小諸 布引便り

信州の大自然に囲まれて、風を感じ、枝を眺めて、徒然に、社会戯評する日帰り温泉の湯治客です。愛犬の介護が終了しました。

解かされた封印、米軍カメラマンが見たナガサキ:

2013年08月16日 | 社会戯評
解かされた封印、米軍カメラマンが見たナガサキ:
たまたま、フェース・ブックを見ていたらある人のシェアーの中に、気になるYou Tubeを発見したので、見てみた、48分程のものであるが、なかなか、興味深い内容である。

........

• [課題]: 上の抜粋本文のうち、「信州の大自然に囲まれて、風を」を含む語句で始まり「かなか、興味深い内容である。」で終わる部分を、一字も変えずに打ち直してください。

• [データセットの項目]:
........

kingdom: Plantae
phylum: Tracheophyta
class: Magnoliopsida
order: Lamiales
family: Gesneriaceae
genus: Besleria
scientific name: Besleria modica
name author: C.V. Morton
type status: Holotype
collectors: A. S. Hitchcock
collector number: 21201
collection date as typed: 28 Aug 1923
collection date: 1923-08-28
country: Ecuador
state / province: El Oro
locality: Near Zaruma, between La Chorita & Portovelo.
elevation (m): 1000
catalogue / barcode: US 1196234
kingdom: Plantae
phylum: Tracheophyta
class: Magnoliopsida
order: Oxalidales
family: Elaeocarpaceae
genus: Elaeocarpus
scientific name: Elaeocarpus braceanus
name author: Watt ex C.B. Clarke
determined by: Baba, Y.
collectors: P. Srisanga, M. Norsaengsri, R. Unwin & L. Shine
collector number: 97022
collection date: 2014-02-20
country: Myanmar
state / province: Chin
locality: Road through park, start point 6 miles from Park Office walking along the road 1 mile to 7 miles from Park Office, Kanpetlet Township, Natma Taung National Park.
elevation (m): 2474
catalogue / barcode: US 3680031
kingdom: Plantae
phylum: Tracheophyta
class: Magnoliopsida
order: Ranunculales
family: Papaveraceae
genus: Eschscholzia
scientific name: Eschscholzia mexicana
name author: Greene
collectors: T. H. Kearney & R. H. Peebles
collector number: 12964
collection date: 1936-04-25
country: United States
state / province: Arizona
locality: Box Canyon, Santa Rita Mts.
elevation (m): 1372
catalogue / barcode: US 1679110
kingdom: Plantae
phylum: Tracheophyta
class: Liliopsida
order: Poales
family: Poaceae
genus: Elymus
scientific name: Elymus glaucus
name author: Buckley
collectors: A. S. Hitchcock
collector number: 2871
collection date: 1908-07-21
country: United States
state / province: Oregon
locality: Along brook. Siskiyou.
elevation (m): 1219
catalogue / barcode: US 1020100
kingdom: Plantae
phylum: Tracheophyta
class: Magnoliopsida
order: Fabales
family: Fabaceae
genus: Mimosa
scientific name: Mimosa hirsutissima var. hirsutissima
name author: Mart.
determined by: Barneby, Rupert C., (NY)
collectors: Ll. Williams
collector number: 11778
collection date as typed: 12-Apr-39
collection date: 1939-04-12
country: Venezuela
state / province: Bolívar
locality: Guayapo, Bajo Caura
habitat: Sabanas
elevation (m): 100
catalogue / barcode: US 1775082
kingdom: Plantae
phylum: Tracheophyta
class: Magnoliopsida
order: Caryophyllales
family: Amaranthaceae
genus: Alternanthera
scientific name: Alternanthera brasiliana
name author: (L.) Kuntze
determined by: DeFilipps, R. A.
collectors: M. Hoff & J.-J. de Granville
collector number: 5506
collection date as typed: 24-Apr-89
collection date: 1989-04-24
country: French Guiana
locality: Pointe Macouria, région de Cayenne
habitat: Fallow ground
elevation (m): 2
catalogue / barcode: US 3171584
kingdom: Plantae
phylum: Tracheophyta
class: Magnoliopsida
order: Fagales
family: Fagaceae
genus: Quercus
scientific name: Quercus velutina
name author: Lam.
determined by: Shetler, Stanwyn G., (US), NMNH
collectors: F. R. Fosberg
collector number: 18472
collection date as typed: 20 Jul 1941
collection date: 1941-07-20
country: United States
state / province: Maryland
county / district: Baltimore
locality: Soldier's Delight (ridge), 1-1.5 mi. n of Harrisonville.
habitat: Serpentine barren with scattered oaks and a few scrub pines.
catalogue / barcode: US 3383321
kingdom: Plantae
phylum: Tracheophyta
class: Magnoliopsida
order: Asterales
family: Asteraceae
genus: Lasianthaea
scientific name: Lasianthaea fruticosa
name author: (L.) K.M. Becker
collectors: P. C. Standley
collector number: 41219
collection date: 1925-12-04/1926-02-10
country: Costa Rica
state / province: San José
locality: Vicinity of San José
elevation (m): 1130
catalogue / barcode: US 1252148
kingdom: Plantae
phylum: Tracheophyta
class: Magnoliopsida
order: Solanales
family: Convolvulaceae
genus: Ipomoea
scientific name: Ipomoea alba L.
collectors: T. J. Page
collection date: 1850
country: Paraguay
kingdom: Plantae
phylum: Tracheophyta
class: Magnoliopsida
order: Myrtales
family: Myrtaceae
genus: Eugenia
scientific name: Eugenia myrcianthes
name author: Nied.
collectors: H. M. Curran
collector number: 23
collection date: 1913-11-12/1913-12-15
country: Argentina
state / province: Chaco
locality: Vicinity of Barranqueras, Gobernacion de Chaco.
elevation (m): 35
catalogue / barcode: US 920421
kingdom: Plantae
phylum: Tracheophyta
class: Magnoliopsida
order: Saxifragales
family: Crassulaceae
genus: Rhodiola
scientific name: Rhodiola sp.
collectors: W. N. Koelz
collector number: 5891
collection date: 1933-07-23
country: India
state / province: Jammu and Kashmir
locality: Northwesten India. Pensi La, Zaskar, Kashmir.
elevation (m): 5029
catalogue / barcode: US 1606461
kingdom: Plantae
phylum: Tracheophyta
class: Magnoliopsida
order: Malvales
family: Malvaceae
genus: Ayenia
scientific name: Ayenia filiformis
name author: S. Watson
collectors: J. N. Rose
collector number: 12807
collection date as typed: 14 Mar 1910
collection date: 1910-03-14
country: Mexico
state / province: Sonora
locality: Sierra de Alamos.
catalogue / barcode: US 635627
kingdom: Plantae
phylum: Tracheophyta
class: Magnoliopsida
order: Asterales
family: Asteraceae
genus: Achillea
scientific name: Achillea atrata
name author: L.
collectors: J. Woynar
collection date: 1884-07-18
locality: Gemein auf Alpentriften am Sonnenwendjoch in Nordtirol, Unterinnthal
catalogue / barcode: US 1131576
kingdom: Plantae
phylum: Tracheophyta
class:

........

• [期待される出力]:
信州の大自然に囲まれて、風を感じ、枝を眺めて、徒然に、社会戯評する日帰り温泉の湯治客です。愛犬の介護が終了しました。

解かされた封印、米軍カメラマンが見たナガサキ:

2013年08月16日 | 社会戯評
解かされた封印、米軍カメラマンが見たナガサキ:
たまたま、フェース・ブックを見ていたらある人のシェアーの中に、気になるYou Tubeを発見したので、見てみた、48分程のものであるが、なかなか、興味深い内容である。